E. du Perron
aan
C.E.A. Petrucci

Brussel, 7 november 1922

Dinsdag, 6 November

('s morgens)

Geachte Mejuffrouw,

Dank voor Uw brief, die ik zoo juist kreeg. (U ziet dat ik me de vrijheid veroorloof er op te antwoorden in mijn eigen taal; een voorrecht als men schrijft aan een linguiste, dat men niet alle domheden in een taal die men niet voldoende kent, op papier hoeft te vereeuwigen!)

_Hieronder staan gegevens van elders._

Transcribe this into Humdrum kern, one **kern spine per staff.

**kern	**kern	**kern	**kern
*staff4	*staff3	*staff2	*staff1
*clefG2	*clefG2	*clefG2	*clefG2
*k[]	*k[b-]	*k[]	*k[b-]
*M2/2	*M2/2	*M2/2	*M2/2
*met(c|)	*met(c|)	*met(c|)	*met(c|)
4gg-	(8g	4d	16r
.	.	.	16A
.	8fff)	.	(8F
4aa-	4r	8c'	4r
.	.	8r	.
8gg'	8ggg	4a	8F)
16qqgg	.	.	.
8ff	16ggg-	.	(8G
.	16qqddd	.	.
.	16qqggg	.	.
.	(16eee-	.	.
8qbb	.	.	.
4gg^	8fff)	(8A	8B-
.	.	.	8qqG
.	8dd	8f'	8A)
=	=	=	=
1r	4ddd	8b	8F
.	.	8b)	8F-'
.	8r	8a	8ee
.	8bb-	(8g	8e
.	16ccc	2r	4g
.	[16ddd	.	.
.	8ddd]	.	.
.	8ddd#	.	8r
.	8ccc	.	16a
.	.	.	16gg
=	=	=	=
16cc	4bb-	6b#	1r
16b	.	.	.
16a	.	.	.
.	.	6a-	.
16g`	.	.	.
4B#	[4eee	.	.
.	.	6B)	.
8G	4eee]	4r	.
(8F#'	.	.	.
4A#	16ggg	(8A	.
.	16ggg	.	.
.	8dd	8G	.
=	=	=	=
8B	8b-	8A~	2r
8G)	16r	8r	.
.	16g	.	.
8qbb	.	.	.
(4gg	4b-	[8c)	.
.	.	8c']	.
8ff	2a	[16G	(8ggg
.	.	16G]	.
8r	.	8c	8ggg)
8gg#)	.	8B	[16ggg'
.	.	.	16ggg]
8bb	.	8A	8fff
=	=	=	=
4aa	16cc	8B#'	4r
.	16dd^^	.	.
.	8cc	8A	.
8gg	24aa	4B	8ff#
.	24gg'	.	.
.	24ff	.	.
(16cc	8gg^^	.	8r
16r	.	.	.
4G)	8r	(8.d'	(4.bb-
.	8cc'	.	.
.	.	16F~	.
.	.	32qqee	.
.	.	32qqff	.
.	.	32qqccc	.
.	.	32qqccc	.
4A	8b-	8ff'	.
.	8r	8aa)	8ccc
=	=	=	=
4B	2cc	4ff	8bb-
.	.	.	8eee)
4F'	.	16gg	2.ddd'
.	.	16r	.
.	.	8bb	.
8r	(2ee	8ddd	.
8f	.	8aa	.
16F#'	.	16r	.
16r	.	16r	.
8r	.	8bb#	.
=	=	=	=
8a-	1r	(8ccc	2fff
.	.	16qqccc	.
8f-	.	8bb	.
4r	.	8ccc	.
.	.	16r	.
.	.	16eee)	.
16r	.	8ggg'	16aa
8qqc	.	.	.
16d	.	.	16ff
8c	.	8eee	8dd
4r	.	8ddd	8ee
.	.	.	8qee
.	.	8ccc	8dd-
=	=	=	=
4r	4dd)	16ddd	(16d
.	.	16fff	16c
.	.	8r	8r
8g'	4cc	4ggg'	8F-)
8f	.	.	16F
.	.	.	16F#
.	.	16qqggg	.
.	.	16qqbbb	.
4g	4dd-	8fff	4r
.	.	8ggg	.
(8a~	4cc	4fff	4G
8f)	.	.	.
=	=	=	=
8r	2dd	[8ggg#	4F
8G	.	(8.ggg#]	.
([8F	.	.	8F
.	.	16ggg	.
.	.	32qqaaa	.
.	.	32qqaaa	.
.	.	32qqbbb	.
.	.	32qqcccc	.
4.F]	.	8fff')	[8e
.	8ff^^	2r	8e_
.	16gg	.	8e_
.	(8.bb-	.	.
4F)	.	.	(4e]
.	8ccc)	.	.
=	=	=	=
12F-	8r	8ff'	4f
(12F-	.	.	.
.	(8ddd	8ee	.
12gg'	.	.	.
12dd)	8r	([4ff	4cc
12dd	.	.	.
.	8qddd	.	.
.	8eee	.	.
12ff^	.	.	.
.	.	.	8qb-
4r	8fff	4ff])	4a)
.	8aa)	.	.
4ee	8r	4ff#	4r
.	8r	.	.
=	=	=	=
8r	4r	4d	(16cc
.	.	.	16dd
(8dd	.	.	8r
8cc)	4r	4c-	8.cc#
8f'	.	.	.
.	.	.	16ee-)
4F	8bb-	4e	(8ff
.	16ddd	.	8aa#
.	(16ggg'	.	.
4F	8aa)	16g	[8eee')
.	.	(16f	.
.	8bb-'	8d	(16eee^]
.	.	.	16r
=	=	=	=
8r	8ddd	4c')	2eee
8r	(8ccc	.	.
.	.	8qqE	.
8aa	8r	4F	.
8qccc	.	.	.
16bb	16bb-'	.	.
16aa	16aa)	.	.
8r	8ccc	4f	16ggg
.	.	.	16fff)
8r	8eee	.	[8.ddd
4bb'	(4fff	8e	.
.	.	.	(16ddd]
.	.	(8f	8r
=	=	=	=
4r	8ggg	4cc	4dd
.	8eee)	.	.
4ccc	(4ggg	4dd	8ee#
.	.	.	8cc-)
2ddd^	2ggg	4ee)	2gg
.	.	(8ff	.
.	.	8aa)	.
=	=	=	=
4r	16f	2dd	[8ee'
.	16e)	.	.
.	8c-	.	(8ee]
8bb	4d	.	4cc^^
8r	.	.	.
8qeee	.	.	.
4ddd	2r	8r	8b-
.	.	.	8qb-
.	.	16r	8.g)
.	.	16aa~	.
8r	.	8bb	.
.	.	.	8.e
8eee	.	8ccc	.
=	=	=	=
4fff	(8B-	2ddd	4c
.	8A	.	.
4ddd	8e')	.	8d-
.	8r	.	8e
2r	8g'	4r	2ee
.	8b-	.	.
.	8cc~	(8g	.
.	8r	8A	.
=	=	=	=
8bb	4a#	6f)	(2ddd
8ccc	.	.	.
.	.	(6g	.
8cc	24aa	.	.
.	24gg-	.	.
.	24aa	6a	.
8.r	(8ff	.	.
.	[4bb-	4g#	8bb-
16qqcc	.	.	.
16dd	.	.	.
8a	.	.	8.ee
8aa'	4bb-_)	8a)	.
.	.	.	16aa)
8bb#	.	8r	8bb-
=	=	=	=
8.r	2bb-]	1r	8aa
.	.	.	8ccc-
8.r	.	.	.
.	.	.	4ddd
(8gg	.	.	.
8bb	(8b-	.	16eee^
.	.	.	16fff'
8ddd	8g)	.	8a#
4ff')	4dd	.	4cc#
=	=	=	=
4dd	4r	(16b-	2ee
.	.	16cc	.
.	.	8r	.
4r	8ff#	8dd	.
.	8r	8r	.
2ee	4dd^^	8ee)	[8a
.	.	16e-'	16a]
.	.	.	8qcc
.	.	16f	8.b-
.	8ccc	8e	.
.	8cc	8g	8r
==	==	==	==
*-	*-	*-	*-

Natuurlijk zal ik met pleizier Maandag komen. Is 4 uur vroeg genoeg? Ik denk dat ik dan wel tijd genoeg zal hebben om U mijn beschouwingen over A Rebours te vervelen. En ik neem vast Poe's verzen voor U mee; U, die zooveel om melodie geeft, U moet ze lezen!

Een Brusselsch artist met naald en draad heeft het Montmartre-air al uit mijn jas gehaald. Ik zal Maandag dus volkomen klaar zijn, om, - als U wilt - nogmaals voor Uw kacheltje vlam te vatten.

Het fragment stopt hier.